The next step in bringing the journal in line with international standards of scientific publications was the work to improve the quality of articles accepted, adjust the direction of the work of the editorial board. The policy of the journal, its ideology, the format of the website, the requirements for articles, the requirements for their review, etc. were changed.
“We decided to publish only 8-10 articles in the issue and switch to the bilingual format of the journal: half of the articles are in English, of the remaining half a quarter are articles by scientists of Russian universities and a quarter (two articles) are articles by scientists from Kazan University,” continued Rosa Alekseevna. - It was not very easy to make the magazine understandable for a foreign reader, but we succeeded - today the editorial portfolio for 2020 is already full.
The biggest problem for Russian authors, according to the editor-in-chief of the magazine, was that they could not build articles in accordance with the requirements of Scopus.

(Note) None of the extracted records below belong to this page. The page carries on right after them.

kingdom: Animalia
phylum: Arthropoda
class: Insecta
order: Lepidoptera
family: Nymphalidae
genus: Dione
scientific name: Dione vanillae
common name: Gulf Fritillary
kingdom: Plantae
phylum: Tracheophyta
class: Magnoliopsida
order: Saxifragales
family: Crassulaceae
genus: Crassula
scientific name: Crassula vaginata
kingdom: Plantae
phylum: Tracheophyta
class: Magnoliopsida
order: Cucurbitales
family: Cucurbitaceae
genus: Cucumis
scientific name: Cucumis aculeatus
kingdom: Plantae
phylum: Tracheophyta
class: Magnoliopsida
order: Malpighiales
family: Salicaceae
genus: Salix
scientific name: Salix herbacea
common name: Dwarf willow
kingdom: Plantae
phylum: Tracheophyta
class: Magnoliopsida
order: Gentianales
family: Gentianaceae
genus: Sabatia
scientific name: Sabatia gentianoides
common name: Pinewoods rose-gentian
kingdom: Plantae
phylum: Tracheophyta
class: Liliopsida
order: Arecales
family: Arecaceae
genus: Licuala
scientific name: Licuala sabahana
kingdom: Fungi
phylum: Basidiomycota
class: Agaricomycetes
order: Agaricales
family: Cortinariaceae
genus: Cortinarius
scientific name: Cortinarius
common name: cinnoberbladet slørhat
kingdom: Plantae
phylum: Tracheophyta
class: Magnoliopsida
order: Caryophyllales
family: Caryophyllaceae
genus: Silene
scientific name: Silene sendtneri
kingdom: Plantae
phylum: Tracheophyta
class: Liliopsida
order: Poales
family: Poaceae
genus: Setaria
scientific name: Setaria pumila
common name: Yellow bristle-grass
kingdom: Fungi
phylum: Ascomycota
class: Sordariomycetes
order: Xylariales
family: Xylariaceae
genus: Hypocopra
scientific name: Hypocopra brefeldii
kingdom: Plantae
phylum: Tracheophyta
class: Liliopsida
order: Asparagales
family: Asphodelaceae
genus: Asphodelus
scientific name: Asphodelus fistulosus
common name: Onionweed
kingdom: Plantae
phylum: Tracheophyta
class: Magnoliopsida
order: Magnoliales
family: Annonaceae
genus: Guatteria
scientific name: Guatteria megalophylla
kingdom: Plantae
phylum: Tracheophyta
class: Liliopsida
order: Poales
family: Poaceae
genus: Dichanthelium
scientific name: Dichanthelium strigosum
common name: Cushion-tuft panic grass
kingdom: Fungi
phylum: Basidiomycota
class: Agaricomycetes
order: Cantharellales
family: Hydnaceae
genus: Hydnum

- Unfortunately, Russian articles were like a short essay without clearly stated goals and results. But articles in Scopus are built on a certain logic: an annotation that provides comprehensive information, an introduction, an analysis of the existing literature on this issue, goals, conclusions. We have achieved this and are achieving it - we return it to the authors so that they bring the articles in line with international requirements.